Return, word for word, the lines of the entries below, starting at the line that contains "I’m no longer" and ending at the line that contains "Welcome to California Desert Art.", with both of those lines included.

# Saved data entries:
[Start of Attachment]

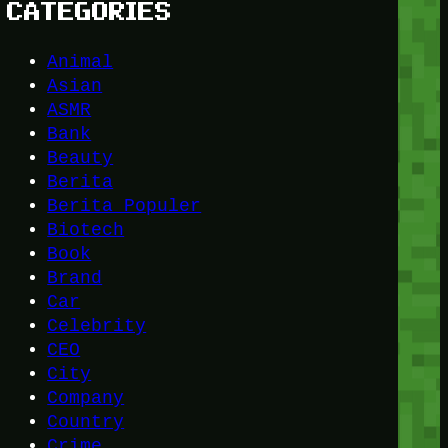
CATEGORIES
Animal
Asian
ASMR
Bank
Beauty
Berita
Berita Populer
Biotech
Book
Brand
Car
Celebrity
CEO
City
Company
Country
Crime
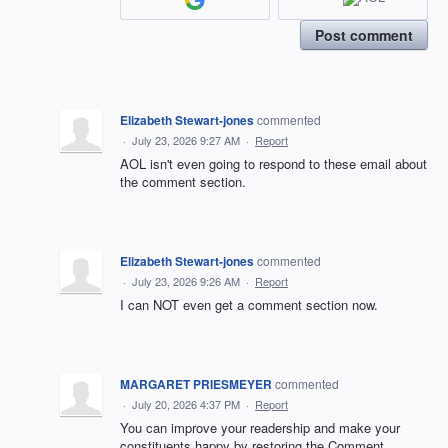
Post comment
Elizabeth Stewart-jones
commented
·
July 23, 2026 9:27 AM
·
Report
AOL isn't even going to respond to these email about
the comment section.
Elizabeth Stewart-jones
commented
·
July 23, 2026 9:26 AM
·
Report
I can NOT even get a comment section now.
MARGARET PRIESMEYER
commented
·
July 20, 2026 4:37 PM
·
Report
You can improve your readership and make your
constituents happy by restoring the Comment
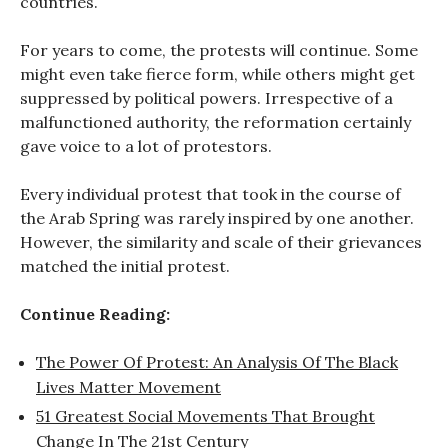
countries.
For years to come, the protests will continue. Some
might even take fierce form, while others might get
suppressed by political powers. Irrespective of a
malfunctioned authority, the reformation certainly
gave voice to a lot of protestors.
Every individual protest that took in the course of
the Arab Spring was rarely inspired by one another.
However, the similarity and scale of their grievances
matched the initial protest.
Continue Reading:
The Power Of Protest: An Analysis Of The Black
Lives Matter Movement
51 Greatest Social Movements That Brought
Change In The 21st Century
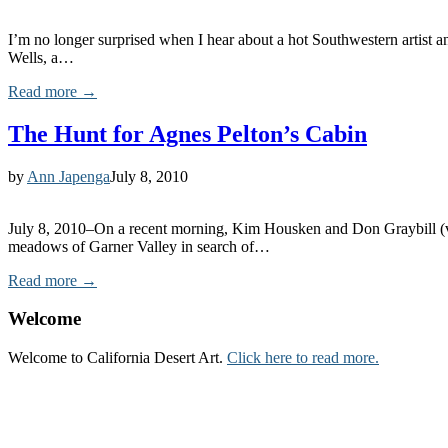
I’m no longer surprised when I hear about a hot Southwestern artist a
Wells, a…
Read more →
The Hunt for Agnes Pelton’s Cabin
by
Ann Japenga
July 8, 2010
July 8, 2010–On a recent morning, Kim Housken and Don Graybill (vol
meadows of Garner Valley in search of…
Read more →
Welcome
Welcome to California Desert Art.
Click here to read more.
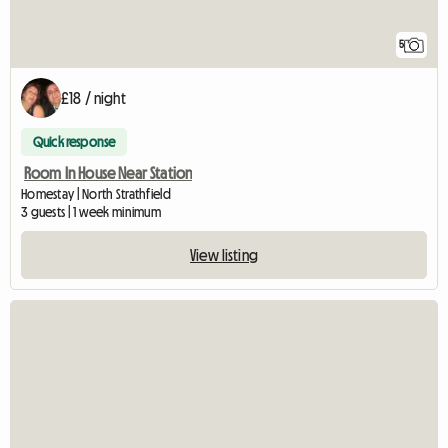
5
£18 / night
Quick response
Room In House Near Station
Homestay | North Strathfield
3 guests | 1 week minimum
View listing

[End of Attachment]
[Start of Attachment]

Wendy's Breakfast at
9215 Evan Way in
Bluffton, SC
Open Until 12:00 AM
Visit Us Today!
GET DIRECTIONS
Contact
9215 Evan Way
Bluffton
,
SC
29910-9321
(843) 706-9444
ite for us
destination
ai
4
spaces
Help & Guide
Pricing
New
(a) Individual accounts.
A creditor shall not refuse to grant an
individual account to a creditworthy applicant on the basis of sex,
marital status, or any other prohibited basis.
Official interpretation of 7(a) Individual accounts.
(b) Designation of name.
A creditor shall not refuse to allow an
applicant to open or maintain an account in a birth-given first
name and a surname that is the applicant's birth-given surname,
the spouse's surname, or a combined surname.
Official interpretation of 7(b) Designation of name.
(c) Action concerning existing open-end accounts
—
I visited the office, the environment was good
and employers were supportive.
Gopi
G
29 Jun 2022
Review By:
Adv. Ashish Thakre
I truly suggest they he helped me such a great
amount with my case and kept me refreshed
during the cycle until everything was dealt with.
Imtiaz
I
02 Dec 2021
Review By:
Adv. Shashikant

[End of Attachment]

# Output of the task:
I’m no longer surprised when I hear about a hot Southwestern artist a
Wells, a…
Read more →
The Hunt for Agnes Pelton’s Cabin
by
Ann Japenga
July 8, 2010
July 8, 2010–On a recent morning, Kim Housken and Don Graybill (vol
meadows of Garner Valley in search of…
Read more →
Welcome
Welcome to California Desert Art.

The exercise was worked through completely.